Step 1: Create a new model class in the models directory that inherits from the BaseModule class. The BaseModule class is a wrapper class that inherits from pytorch-lightning's LightningModule class and provides a convenient interface for training and evaluation. The BaseModule class also provides a forward method that takes in a dgl.DGLGraph object and returns a prediction. The forward method is used for inference and evaluation.

from crystal_gnn.models.base_module import BaseModule

class MyModel(BaseModule):
    def __init__(self, _config: Dict[str, Any]):
        super().__init__(_config)
        # Initialize your model here

    def forward(self, batch: Dict[str, Any]) -> torch.Tensor:
        # Perform inference and return a prediction
        graph = batch['graph']
        line_graph = batch['line_graph'] # optional
        # Message passing ...

The batch includes graph and line graph representations of the input data. The graph is a dgl.DGLGraph object that contains the following node and edge features:

  • g.ndata['atomic_number']: Atomic number of each node (torch.Tensor, shape = (N, 1))
  • g.ndata['coord']: Atomic coordinates of each node (torch.Tensor, shape = (N, 3))
  • g.edata['distance']: Distance between two nodes (torch.Tensor, shape = (E, 1))
  • g.edata['angle']: Angle between three nodes (torch.Tensor, shape = (E, 1)) (If line_graph is provided)

For simplicity, the hyperparmeters of models are defined as follows:

  • model_name: Name of the model (str, "schnet", "cgcnn", "alignn")
  • num_conv: Number of convolution layers (int, default = 4)
  • hidden_dim: Hidden dimension of the model (int, default = 256)
  • rbf_distance_dim: RDF expansion dimension for edge distance (int, default = 80)
  • rbf_triplet_dim: RDF expansion dimension for triplet angle (int, default = 40)
  • batch_norm: Whether to use batch normalization (bool, default = True)
  • residual: Whether to use residual connections (bool, default = True)
  • dropout: Dropout rate (float, default = 0.0)

The hyperparmeters can be added and modified in the configs.py file.


Step 2: Add the model to the _model dictionary in the crystal_gnn/models/init.py file.

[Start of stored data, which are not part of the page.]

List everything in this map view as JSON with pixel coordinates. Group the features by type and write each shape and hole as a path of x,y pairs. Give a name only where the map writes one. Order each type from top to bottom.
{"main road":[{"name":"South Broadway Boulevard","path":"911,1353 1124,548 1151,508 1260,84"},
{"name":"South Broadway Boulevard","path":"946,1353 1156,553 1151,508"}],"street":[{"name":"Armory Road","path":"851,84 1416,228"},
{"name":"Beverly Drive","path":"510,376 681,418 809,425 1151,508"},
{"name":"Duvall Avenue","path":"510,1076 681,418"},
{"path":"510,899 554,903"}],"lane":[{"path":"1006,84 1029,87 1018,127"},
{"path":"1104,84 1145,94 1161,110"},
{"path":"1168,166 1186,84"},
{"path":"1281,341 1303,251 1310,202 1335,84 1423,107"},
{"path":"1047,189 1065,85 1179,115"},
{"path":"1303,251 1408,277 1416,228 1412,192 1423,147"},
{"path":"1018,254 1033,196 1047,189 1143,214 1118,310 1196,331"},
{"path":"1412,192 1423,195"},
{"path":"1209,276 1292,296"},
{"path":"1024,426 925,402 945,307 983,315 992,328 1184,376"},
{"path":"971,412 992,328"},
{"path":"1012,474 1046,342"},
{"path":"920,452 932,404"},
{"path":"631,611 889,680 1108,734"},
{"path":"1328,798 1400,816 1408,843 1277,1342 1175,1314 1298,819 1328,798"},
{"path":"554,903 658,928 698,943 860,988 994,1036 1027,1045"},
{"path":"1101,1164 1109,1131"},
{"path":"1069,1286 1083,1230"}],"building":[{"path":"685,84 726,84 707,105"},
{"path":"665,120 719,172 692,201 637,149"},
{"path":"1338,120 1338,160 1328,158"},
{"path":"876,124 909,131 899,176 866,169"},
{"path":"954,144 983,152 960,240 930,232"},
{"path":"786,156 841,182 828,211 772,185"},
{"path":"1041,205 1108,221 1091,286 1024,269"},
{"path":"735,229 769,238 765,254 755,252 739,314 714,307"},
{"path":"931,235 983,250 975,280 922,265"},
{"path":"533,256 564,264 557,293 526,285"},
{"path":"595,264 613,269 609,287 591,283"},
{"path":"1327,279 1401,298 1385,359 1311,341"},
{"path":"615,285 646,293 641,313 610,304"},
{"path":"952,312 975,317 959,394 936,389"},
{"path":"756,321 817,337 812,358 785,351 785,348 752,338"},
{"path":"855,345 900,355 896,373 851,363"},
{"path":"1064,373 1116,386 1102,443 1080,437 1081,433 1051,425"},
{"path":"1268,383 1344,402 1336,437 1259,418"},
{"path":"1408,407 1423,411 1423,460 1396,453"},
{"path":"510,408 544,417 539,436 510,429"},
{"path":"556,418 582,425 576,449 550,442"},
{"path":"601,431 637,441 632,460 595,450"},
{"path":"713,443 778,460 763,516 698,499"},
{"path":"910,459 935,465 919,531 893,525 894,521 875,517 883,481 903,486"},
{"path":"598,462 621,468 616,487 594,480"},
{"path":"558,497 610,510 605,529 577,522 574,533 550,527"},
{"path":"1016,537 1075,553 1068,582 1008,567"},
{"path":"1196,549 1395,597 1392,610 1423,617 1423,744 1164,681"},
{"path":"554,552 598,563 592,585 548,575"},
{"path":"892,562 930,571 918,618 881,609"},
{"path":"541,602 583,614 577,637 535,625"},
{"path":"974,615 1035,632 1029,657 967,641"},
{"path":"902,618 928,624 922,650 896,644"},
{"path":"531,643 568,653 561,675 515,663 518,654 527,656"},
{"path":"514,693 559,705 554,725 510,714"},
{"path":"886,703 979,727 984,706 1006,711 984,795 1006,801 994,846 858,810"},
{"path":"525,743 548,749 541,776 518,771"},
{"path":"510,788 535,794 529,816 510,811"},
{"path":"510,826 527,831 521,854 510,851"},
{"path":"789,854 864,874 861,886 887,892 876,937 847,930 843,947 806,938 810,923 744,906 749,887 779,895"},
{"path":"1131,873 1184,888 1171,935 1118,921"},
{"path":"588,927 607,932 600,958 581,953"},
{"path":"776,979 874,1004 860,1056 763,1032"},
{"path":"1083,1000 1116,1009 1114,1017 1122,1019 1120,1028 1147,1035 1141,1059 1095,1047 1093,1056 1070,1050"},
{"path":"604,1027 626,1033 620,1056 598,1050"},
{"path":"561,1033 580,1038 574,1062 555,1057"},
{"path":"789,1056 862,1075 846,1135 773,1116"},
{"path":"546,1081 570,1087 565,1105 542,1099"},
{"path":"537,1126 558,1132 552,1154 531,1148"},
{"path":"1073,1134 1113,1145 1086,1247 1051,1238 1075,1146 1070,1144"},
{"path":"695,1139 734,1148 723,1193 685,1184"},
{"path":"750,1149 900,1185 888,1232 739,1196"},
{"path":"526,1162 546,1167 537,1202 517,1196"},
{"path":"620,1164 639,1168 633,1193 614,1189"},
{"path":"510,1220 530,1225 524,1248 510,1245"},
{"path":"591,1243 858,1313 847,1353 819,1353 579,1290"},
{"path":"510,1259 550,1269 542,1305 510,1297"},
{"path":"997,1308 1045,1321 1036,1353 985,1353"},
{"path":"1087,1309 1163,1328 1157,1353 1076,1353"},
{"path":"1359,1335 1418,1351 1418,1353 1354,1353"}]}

from crystal_gnn.models.cgcnn import CGCNN
from crystal_gnn.models.alignn import ALIGNN
from crystal_gnn.models.schnet import SCHNET
from crystal_gnn.models.my_model import MyModel

_models = {
    "cgcnn": CGCNN,
    "alignn": ALIGNN,
    "schnet": SCHNET,
    "my_model": MyModel
}

Step 3: run the benchmarking script with the new model. For example, to run the benchmarking with the my_model model, run the following command:

python run.py with model_name=my_model exp_name=my_model_formation_energy_peratom database_name=dft_3d_2021 target=formation_energy_peratom


6. License

This repository is licensed under the MIT License. See LICENSE for more details.